--- Text ---
+++

Engaging in greater detail with Delius's work thus has important implications, both, at a music-technical level, for understanding why he was so influential upon early twentieth-century music, and, more figuratively, for challenging and elevating our sense of the complex relationships between music, place, and identity. Though Delius's musical cosmopolitanism is always inevitably bound up with an experience of absence and loss, critical contemplation of his work can only enrich our appreciation of the ways in which certain kinds of music--particular turns or phrase, gestures, or shapes--can invoke specific states of mind or senses of being-in-place. 'Delius and the Sound of Place' hence becomes, in essence, an analytical exercise in musical phenomenology. It is simultaneously, however, a tightly source-based historical-contextual study in representation and reception that will provide its own interpretative insights into an especially complex moment of musical creativity and expression.
Planned Impact
The non-academic beneficiaries of the Fellowship include musicians and performers, journalists, teachers in secondary music education, and members of the general public. Impact will be achieved in a number of ways: by raising Delius's public profile through various media (including radio, public talks, and programme notes, workshops and other public events); by advancing new ways of thinking about his music and its historical context; by prompting fresh, more critically informed ways of thinking about music and place; by promoting the wider knowledge and accessibility of Delius's manuscript sources and archival materials; and by fostering future musical researchers and tertiary study. Significant public interest in issues which will form the basis for the Fellowship's research has already been generated through my appearance in John Bridcut's widely-reviewed BBC 4 film, 'Delius: Composer, Lover, Enigma', commissioned for the composer's 2012 anniversary: it is precisely the momentum which this film has generated, and the resulting opportunities for developing further forms of public impact as a result, that have served as one of the primary points of departure for the Fellowship.
The Fellowship's principal output, a scholarly monograph, can be confidently expected to appeal to a broadly non-specialist musical readership above and beyond its primary audience of advanced undergraduates, research students, and more senior scholars. Previous comparable publications have been widely reveiwed in the general press. The Delius Society, a public group that energetically promotes interest in the composer through a range of activities and publications, will be an important forum for attracting non-specialist readers to the volume. As indicated in the accompanying 'Pathways to Impact' statement, I have already worked sucessfully with the society on previous events, and the proposed project enjoys their keen interest and support.

+++

--- Recorded data ---
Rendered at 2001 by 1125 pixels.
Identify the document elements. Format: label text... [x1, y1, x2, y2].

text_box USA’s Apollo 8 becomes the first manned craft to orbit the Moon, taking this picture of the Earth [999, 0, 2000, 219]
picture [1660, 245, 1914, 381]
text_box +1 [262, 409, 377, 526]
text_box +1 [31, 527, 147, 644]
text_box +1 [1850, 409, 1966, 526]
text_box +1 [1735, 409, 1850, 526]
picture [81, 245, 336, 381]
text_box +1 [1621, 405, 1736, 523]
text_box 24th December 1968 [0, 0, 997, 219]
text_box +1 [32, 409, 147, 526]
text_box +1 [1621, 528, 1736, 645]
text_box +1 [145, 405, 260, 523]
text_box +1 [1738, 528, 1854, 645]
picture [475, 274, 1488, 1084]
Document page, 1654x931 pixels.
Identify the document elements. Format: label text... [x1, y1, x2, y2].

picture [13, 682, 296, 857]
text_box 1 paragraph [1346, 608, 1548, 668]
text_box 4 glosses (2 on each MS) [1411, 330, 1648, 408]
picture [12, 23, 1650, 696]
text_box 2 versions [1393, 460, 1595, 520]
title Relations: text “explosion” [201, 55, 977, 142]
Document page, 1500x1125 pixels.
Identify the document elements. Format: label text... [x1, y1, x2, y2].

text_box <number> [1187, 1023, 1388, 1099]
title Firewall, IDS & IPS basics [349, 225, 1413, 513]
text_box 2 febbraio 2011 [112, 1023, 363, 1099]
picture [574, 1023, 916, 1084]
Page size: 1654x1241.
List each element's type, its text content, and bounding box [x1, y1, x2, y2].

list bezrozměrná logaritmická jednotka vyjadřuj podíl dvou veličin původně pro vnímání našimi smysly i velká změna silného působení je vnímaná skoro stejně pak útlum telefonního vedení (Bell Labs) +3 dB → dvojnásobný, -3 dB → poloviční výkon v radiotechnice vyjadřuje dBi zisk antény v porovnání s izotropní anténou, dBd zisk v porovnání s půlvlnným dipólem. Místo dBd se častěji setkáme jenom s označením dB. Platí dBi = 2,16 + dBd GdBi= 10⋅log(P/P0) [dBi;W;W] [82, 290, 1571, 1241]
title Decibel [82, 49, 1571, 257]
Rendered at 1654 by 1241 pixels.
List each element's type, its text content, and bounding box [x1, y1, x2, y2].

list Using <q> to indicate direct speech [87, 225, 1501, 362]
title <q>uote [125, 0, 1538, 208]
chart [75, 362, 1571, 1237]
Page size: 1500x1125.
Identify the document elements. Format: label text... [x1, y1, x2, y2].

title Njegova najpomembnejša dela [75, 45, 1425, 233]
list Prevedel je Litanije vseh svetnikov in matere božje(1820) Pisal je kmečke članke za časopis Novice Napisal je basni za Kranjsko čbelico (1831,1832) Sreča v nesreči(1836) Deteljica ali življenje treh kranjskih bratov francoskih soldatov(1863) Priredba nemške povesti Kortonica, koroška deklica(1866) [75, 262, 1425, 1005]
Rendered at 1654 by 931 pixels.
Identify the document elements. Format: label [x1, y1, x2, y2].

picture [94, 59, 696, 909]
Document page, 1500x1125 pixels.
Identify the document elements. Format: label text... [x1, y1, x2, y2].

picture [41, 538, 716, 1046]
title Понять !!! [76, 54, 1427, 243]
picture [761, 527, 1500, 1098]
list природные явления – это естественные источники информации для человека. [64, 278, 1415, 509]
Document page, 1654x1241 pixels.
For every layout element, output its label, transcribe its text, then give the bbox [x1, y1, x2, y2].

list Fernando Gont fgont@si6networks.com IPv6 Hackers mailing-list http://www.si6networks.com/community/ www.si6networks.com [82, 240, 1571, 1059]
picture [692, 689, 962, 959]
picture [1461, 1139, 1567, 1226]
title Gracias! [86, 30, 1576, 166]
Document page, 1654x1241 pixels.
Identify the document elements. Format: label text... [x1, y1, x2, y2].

+++

--- Written problem 1 ---
In the Delius text, start at the words "The Fellowship's principal" and stop after "interest and support.". Write that passage out again with "monograph" changed to "book".
--- Written problem 2 ---
Answer these questions from the Delius text:
(a) In which BBC 4 film did the writer appear?
(b) What is the Fellowship's principal output?
(c) What does 'Delius and the Sound of Place' become, in essence?

--- Full answer 1 ---
The Fellowship's principal output, a scholarly book, can be confidently expected to appeal to a broadly non-specialist musical readership above and beyond its primary audience of advanced undergraduates, research students, and more senior scholars. Previous comparable publications have been widely reveiwed in the general press. The Delius Society, a public group that energetically promotes interest in the composer through a range of activities and publications, will be an important forum for attracting non-specialist readers to the volume. As indicated in the accompanying 'Pathways to Impact' statement, I have already worked sucessfully with the society on previous events, and the proposed project enjoys their keen interest and support.

--- Full answer 2 ---
(a) 'Delius: Composer, Lover, Enigma', a film by John Bridcut.
(b) A scholarly monograph.
(c) An analytical exercise in musical phenomenology.